Радостные впечатления теперь для нее, приехавшей и большого города сюда, в приморский поселок, каждый день начинались с той минуты, как только она, просыпаясь, вставала с постели – в саду же хозяйского дома. Ведь здесь жили две собачки, два щенка, кошка, котенок и еще маленькие цыплятки и гусятки, с которыми она быстро подружилась.

Возле дощатой собачьей конуры на привязи обычно сидел или лежал, подрагивая глазами, лохматый дружелюбный Дружок золотисто-рыжей масти. Он зря не лаял. Лаял вдруг, вскакивая с урчанием и рычанием, бренча цепью, тогда, когда соседский кот показывался в огороде. И – еще по ночам иногда, если приходили чужие собаки женихаться к суке Кнопке. Его, видно, уже блохи одолевали: частенько он покусывал себя – ляжку, спинку близ хвоста, терся спиной о доски сарая и повизгивал, бил себе по шее лапой и вообще чесался.

Кнопка же – черной масти с белой грудкой и лапками, короткохвостая, – была милой домашней собачкой; ее по теплу хозяйка выпустила вместе с маленькими щенятами во двор, и здесь они резвились. По-первости Кнопка облаяла всех чужих людей, потом если Оля бежала куда-нибудь, то и Кнопка бежала с лаем за ней. Однако через два-три дня она совершенно перестала обращать на людей внимание. Тем более что материнских дел и забот у нее находилось невпроворот.

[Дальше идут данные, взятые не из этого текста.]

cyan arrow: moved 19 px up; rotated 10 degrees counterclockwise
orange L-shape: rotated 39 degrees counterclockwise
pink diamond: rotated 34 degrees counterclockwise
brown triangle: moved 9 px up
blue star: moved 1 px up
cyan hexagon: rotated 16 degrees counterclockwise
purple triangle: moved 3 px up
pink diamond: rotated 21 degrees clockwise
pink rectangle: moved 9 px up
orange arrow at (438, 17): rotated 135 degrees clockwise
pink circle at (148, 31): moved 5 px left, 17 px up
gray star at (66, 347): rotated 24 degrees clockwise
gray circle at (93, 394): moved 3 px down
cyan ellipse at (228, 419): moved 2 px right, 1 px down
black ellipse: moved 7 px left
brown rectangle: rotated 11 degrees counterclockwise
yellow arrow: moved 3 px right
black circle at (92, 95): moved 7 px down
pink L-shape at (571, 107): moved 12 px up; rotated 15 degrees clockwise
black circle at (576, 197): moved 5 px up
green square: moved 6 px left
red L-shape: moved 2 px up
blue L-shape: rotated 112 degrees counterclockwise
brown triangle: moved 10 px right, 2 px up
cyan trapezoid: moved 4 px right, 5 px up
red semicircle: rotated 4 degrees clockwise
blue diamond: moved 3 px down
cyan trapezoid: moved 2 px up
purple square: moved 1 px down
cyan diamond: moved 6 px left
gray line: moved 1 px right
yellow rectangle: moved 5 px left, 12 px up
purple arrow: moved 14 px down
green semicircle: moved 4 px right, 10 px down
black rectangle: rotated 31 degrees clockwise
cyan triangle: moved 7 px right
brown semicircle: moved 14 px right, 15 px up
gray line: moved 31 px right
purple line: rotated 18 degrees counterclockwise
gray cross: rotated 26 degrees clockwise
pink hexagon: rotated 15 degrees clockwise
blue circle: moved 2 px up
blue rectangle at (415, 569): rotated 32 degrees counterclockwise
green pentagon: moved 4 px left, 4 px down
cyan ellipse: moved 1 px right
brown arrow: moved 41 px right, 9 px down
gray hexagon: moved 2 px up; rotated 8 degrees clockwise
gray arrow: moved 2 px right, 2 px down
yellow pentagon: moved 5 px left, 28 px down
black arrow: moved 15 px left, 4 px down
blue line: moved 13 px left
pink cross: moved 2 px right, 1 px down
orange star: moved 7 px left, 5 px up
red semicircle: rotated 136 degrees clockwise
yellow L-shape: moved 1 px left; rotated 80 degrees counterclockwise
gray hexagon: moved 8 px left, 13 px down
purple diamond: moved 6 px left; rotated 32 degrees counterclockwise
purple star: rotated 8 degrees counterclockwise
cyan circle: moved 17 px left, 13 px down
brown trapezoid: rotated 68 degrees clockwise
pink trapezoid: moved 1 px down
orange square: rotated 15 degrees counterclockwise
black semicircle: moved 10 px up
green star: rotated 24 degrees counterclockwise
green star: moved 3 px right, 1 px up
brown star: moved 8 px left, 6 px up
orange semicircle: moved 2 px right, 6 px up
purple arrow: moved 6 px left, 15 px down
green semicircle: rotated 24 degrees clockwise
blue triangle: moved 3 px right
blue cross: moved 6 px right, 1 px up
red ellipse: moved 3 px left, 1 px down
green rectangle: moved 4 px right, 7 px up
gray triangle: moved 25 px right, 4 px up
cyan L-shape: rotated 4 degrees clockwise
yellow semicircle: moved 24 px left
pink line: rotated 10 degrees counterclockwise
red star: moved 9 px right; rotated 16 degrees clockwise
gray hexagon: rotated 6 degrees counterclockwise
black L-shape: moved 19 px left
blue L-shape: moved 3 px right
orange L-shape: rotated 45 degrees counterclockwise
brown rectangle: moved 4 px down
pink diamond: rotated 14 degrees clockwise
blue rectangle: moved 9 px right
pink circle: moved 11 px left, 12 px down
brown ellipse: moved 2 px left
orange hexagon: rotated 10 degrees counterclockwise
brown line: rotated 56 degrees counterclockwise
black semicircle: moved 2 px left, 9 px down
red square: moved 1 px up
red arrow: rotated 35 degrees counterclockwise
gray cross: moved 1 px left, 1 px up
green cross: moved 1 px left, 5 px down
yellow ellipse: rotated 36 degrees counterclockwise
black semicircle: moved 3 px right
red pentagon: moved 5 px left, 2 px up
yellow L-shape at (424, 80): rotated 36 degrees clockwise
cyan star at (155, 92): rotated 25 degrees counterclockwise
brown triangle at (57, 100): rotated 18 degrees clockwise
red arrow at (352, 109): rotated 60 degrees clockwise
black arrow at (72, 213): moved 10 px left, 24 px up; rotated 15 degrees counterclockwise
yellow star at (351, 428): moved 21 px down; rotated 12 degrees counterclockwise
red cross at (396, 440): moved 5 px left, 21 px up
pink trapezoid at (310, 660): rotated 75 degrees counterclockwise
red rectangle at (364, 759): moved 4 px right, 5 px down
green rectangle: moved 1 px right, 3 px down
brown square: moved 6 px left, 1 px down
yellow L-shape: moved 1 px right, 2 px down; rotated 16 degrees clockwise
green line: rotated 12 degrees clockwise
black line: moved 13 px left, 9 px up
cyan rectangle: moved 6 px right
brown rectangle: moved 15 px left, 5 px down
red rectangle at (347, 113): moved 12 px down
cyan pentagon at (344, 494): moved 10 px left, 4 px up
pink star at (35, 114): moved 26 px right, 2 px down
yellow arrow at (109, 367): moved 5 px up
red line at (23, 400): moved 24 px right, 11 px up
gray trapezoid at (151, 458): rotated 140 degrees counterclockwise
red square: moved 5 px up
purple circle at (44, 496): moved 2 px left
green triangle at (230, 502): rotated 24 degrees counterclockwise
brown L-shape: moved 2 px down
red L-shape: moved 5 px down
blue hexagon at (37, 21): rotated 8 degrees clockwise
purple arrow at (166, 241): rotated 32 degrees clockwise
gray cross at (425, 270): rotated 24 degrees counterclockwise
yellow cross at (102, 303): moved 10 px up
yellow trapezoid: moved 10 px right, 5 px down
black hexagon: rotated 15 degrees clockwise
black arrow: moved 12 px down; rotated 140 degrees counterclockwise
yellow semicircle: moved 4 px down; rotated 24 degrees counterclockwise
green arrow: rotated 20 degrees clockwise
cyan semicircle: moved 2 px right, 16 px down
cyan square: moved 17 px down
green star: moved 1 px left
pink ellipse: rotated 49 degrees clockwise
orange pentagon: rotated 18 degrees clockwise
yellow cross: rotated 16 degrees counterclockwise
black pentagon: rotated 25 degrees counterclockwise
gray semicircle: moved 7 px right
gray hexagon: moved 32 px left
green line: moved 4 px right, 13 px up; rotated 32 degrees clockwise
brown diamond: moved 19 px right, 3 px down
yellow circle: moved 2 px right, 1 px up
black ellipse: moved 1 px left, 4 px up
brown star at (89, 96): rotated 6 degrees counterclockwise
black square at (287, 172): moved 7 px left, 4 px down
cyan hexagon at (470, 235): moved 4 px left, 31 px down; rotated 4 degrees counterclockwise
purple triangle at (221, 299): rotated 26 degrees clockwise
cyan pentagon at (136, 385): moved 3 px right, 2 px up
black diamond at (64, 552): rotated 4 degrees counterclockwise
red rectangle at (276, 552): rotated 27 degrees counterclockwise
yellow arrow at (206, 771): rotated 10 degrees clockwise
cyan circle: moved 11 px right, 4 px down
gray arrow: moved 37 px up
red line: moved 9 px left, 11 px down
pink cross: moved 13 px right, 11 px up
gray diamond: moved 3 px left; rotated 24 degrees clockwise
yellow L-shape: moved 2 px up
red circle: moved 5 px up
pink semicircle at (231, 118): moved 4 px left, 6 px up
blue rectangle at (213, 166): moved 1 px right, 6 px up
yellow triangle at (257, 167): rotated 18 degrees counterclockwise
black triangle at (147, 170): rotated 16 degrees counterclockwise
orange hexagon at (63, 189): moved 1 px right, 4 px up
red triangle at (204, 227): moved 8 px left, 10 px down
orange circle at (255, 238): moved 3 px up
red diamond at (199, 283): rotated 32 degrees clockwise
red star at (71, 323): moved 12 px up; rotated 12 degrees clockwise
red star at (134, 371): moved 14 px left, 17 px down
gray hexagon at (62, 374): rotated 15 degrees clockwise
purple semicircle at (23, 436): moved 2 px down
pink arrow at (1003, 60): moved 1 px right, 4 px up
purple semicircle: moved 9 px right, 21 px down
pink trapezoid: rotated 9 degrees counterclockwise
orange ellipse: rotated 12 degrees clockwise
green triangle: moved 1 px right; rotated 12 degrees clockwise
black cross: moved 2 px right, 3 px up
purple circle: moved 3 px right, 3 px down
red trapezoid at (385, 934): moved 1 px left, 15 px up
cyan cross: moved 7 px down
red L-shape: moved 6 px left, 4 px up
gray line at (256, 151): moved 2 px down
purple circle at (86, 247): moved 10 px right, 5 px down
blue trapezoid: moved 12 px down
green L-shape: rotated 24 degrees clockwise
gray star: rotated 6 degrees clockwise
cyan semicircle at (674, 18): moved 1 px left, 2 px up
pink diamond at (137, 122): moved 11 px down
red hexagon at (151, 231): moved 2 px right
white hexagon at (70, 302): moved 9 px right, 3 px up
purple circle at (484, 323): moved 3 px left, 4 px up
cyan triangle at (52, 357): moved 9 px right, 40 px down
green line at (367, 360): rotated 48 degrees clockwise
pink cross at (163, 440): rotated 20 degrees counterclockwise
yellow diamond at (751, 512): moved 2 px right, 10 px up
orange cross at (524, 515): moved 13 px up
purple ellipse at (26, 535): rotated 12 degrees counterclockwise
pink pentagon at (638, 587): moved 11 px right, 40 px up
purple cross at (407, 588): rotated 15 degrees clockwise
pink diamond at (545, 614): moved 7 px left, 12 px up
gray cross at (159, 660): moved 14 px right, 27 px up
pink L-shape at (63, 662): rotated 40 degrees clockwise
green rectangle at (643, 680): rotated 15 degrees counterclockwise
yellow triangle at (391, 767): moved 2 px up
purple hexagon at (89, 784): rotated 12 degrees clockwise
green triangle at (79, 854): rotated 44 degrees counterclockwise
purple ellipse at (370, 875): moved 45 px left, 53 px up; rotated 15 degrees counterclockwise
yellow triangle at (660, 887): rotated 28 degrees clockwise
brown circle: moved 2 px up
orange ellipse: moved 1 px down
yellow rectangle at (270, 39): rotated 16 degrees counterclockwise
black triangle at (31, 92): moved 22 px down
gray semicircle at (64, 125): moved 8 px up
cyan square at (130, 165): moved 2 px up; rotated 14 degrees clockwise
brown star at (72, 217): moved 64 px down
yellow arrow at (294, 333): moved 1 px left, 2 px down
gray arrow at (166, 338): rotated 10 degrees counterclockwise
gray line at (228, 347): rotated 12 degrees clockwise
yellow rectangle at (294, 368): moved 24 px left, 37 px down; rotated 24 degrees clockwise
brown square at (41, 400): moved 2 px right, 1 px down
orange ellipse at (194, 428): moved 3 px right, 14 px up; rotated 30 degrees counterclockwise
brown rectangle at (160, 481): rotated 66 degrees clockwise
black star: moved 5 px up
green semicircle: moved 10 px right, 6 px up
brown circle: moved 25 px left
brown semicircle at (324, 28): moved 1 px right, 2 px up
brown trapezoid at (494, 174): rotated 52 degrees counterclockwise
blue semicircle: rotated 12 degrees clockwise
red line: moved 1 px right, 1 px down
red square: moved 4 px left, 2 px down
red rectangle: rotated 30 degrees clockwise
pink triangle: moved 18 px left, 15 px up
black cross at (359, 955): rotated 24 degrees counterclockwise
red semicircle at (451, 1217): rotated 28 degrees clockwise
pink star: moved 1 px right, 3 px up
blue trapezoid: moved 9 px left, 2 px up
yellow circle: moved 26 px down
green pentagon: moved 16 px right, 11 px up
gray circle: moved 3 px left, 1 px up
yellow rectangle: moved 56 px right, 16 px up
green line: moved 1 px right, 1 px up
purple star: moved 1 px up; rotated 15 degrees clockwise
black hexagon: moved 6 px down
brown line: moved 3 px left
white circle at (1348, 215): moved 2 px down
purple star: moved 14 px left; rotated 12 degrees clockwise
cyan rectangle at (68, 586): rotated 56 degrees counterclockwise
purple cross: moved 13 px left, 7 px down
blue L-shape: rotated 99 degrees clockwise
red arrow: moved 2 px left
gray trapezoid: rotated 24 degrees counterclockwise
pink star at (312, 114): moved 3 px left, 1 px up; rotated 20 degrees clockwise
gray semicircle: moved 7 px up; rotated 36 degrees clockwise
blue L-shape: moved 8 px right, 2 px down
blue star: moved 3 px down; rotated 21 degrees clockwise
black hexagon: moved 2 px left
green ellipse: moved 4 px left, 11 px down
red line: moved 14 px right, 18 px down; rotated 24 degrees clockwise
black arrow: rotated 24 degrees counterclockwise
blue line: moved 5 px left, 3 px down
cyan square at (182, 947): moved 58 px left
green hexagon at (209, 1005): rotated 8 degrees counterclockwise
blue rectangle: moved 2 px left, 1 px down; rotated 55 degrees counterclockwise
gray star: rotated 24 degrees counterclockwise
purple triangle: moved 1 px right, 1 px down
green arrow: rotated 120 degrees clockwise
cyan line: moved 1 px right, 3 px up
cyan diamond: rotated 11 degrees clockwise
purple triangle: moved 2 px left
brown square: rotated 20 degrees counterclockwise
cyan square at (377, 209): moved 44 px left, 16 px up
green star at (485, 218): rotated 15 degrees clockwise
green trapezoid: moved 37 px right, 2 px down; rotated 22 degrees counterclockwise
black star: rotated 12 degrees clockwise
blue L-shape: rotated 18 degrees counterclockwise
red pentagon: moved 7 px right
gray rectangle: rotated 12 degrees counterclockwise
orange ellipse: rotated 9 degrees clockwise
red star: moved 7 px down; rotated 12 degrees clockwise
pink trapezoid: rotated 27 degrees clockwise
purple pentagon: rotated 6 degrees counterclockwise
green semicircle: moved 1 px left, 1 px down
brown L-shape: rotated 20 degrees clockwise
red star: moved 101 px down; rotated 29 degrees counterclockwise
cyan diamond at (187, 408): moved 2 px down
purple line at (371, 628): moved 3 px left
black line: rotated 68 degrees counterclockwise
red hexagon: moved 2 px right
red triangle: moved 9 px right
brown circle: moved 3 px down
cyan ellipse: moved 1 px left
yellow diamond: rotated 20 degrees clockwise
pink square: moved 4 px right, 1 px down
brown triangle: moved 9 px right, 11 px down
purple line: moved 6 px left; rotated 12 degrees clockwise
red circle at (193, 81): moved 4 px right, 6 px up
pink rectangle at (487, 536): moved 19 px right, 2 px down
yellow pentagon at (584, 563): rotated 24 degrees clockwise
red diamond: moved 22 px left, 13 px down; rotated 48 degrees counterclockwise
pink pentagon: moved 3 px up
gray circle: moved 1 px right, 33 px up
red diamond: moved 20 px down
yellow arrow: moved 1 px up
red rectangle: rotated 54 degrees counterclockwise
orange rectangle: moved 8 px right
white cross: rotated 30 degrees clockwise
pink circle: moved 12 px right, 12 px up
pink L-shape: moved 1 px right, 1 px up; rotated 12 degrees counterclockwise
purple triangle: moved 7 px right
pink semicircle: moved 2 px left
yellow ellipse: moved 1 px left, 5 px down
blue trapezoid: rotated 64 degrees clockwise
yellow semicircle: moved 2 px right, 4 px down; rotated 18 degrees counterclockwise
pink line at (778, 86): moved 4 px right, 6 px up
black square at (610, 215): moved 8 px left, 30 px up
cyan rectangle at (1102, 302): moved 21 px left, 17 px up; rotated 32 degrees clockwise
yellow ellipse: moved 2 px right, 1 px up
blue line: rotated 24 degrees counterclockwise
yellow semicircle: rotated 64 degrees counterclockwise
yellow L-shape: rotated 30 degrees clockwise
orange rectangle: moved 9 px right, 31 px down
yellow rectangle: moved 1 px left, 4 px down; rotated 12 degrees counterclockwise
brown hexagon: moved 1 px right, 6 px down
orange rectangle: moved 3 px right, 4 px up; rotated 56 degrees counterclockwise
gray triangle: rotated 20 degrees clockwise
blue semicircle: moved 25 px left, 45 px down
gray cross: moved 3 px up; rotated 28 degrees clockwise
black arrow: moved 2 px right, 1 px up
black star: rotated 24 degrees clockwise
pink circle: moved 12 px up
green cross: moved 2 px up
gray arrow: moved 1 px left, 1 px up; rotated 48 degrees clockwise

Она возилась с непослушными щенками – Рексом и Татошей. Рычала – учила их рычать. Или разнимала, отгоняя иногда Рекса от Татоши, как от более слабого, или от котеночка серого, который жил вместе с ними и спал и лакал молоко – из одной тарелки.

Рекс был крупный с золотистыми подпалинами и сильнее Татоши вследствие того, что второй родился на полдня позже и почти мертвый. Хозяйка сделала ему массаж сердца, и он ожил. Прелестный внешне: шейка и лапки белые, на лбу – белая полоска. И хозяйка сказала себе: «Ну, тогда я себе его оставлю». Ушки у него, как листочки молодые, еще не совсем развернувшиеся – свисали их кончики. Он был ослаблен. Вместе с тем лез повозиться к братцу. И щенки возились друг с другом, пробуя урчать и рычать и даже лаять неокрепшими еще голосами.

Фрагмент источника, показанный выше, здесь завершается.